## What you will do
Return each line of the listing in which the word "arbres" appears.

## Dataset entries
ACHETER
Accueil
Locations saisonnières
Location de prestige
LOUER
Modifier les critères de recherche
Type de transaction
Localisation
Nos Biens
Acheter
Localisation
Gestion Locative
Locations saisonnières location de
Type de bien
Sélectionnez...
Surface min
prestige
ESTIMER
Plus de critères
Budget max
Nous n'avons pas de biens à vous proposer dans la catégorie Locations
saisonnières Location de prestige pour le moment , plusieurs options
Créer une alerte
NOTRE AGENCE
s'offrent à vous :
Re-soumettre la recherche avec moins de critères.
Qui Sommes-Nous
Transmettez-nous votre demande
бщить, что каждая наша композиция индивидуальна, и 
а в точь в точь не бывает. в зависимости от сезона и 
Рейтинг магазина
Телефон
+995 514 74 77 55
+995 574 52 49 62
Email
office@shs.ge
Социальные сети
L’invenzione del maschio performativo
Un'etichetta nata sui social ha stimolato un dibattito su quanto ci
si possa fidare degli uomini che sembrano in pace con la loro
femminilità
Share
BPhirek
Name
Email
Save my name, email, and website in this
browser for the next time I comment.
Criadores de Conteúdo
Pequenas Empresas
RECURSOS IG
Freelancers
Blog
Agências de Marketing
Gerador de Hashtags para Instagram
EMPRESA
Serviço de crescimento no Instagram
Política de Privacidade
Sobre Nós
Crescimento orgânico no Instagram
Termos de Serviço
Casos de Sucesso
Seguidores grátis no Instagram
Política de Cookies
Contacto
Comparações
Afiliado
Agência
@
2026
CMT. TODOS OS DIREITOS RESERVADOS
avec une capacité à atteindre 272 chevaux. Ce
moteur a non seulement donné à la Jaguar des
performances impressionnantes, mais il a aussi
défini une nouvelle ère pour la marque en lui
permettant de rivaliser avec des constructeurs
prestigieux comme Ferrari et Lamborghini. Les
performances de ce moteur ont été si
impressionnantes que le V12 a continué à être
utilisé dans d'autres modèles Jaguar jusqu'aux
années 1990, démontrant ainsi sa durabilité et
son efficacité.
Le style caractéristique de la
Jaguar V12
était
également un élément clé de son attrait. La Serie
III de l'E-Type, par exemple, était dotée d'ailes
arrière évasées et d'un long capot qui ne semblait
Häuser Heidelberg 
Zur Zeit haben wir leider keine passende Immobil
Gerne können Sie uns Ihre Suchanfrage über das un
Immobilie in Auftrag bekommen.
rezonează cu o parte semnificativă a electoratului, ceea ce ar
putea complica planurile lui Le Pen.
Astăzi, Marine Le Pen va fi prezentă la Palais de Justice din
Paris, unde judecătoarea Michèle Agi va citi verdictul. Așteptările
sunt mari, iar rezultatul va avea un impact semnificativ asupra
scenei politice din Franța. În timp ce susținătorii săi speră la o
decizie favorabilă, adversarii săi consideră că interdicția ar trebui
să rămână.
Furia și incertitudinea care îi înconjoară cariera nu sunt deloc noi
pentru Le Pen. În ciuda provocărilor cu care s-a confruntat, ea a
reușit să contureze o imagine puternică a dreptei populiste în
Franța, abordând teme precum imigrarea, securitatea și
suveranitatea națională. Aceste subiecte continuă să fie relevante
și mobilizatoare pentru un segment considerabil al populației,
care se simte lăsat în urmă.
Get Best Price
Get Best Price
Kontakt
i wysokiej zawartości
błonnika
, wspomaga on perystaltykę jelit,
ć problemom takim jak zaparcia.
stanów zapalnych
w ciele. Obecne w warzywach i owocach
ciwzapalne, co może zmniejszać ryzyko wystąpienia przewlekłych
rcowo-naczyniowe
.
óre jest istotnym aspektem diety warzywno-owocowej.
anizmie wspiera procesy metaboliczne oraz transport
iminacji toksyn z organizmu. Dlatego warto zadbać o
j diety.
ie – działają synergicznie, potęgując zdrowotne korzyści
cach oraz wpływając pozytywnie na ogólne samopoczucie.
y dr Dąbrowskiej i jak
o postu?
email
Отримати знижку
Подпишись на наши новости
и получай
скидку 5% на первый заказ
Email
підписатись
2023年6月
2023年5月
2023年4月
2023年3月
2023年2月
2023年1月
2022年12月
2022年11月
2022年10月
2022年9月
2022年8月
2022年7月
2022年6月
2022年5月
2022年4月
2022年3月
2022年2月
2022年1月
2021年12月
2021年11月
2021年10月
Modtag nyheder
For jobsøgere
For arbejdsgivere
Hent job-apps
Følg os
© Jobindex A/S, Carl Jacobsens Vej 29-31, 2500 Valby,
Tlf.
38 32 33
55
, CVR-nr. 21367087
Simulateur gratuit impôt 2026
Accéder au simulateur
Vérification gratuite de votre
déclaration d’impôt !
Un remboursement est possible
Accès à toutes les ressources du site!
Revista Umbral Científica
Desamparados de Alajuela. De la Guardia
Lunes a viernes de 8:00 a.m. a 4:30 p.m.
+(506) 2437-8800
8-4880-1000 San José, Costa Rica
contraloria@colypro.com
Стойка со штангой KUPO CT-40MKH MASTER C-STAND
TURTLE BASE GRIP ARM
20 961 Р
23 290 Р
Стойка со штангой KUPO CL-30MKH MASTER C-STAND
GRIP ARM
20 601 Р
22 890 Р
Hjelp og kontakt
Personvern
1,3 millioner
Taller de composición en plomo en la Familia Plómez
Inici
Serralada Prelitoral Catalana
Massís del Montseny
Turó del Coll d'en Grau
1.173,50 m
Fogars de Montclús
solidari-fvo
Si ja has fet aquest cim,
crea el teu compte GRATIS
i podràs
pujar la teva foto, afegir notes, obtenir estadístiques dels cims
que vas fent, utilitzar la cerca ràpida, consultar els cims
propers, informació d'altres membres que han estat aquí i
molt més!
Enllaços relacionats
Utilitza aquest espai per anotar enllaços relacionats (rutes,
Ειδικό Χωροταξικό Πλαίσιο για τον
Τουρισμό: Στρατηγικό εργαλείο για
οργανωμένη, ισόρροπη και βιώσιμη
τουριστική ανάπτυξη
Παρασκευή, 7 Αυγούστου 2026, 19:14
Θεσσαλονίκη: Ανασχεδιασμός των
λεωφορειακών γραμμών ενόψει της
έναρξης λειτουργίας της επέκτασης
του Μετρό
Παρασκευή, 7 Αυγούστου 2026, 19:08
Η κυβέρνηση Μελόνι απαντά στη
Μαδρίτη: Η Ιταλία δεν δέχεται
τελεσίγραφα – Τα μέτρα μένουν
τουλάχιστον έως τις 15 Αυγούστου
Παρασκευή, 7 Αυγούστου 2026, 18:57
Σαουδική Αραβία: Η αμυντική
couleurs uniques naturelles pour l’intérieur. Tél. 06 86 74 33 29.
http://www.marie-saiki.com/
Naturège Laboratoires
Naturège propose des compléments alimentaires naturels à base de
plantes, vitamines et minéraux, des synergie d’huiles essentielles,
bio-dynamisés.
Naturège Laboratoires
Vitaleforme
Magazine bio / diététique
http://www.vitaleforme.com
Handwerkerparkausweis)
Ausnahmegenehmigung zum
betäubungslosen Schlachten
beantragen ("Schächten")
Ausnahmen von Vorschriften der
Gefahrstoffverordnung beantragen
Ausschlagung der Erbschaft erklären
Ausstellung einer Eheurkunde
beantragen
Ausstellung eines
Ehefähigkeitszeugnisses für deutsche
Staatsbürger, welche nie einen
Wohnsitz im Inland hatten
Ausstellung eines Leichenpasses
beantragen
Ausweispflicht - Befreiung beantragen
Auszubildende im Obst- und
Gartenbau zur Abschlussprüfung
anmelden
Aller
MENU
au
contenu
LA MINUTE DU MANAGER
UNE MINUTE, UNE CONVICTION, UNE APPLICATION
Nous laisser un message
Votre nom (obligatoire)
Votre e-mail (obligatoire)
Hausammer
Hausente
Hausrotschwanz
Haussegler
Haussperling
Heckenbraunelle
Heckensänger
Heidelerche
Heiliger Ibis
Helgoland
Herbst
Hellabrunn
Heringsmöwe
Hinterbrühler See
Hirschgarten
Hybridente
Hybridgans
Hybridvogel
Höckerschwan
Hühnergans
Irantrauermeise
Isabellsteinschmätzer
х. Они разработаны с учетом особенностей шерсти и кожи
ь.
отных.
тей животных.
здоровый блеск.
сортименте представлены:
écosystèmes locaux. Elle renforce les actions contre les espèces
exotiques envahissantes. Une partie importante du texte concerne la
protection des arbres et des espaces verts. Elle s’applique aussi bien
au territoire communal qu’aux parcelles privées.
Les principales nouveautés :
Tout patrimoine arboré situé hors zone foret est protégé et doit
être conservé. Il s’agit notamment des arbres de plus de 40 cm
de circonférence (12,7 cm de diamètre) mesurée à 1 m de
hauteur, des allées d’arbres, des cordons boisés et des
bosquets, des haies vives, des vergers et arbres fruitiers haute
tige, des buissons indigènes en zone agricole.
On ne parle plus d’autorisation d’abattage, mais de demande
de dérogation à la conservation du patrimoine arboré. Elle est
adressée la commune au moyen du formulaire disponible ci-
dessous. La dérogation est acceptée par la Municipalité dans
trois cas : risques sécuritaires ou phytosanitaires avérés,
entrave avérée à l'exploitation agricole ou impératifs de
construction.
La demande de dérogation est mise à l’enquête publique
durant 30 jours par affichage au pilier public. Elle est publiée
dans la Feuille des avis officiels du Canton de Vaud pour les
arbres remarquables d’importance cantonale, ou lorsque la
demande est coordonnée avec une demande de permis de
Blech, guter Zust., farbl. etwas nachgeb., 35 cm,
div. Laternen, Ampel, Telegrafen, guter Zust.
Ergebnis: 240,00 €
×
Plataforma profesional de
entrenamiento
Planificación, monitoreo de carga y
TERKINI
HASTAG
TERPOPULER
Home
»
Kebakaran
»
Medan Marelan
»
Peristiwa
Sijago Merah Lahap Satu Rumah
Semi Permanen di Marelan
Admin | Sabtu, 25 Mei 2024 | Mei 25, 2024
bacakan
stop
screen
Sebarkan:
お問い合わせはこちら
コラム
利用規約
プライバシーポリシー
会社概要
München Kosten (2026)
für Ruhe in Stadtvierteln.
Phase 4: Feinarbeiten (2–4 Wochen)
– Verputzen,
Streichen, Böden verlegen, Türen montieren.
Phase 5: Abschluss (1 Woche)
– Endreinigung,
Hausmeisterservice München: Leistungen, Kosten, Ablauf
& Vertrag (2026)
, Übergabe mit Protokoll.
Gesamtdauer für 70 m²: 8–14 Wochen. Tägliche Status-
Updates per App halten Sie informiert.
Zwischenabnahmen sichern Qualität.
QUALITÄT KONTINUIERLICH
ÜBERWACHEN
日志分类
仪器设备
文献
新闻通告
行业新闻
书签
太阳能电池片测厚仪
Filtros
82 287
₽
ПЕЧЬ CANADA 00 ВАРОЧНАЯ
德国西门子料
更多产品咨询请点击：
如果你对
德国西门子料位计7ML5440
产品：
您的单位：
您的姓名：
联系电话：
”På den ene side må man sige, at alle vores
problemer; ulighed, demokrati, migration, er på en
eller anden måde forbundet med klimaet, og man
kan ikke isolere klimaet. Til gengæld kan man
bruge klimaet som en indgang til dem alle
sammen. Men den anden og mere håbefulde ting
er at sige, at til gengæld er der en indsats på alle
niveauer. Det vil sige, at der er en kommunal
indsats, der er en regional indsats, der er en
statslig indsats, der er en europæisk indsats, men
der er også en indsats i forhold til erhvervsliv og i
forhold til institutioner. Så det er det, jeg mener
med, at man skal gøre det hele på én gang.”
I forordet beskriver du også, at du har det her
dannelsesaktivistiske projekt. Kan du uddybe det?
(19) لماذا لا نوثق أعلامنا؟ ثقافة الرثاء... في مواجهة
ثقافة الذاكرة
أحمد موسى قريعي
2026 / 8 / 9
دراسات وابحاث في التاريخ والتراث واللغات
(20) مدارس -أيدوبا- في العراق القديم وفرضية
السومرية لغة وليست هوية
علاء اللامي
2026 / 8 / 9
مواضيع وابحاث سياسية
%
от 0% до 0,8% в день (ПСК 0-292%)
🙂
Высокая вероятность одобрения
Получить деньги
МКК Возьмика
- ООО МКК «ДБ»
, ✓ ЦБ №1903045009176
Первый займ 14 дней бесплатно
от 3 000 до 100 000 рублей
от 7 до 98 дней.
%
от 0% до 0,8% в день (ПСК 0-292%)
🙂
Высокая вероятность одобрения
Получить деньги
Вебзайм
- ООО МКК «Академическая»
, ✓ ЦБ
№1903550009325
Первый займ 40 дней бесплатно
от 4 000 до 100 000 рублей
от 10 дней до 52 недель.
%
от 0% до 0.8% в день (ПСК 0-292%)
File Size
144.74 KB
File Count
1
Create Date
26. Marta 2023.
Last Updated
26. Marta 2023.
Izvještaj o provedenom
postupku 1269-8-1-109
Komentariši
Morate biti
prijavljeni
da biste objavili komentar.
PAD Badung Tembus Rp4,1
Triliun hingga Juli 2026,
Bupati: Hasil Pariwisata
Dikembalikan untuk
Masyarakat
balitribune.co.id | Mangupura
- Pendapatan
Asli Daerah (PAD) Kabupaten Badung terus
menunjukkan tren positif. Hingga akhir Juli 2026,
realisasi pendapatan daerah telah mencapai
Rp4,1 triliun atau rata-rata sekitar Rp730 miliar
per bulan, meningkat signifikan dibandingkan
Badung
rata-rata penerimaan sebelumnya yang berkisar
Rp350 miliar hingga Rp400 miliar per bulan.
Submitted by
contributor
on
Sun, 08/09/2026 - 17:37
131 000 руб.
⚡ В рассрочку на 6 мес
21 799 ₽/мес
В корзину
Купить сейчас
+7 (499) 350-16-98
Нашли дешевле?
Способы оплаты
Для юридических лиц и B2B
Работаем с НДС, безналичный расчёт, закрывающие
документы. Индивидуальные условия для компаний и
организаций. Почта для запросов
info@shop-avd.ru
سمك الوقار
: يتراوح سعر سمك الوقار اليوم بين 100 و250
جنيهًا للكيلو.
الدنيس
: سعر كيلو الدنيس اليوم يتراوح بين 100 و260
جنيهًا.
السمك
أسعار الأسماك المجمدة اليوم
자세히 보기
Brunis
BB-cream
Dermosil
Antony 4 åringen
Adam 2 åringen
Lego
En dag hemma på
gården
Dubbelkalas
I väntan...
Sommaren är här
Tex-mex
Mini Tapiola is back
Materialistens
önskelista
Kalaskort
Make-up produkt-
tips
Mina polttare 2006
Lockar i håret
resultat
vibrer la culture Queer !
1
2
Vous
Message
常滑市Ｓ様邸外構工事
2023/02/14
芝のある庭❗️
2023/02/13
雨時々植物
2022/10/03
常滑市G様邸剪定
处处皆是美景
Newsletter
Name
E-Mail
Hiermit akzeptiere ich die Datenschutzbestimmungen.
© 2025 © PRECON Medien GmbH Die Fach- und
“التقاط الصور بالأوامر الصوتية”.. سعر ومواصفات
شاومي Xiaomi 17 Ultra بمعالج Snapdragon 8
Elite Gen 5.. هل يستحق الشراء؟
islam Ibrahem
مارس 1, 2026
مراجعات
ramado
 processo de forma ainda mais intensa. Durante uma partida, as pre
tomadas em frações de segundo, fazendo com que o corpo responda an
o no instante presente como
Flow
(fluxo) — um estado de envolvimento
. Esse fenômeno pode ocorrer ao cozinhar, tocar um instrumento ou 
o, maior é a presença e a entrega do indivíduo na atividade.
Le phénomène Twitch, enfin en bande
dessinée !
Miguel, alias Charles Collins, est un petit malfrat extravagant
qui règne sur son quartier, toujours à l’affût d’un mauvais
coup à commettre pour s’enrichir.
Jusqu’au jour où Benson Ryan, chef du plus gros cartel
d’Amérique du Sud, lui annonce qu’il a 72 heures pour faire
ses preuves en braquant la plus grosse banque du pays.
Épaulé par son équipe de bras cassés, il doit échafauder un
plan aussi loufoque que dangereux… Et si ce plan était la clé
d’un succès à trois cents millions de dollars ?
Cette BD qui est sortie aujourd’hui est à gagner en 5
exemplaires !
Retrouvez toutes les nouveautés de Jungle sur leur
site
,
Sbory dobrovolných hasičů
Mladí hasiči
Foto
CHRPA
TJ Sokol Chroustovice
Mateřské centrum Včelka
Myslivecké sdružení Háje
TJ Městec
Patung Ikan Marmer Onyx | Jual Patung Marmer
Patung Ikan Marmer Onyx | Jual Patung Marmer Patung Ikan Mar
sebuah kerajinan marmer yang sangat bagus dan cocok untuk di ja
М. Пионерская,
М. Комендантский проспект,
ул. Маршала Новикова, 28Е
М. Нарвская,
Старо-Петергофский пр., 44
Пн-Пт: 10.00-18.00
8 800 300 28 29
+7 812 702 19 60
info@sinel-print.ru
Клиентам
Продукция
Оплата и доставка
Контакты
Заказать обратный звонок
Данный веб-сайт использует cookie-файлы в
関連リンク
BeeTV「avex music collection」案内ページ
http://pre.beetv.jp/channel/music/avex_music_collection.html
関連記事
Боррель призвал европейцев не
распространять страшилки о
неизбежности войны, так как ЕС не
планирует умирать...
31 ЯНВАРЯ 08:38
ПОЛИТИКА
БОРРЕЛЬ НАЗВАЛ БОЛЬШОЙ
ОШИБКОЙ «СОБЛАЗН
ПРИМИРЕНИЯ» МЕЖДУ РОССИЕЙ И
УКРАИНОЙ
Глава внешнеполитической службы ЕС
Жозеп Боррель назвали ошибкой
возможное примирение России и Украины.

## Solution for this exercise
protection des arbres et des espaces verts. Elle s’applique aussi bien
être conservé. Il s’agit notamment des arbres de plus de 40 cm
hauteur, des allées d’arbres, des cordons boisés et des
bosquets, des haies vives, des vergers et arbres fruitiers haute
arbres remarquables d’importance cantonale, ou lorsque la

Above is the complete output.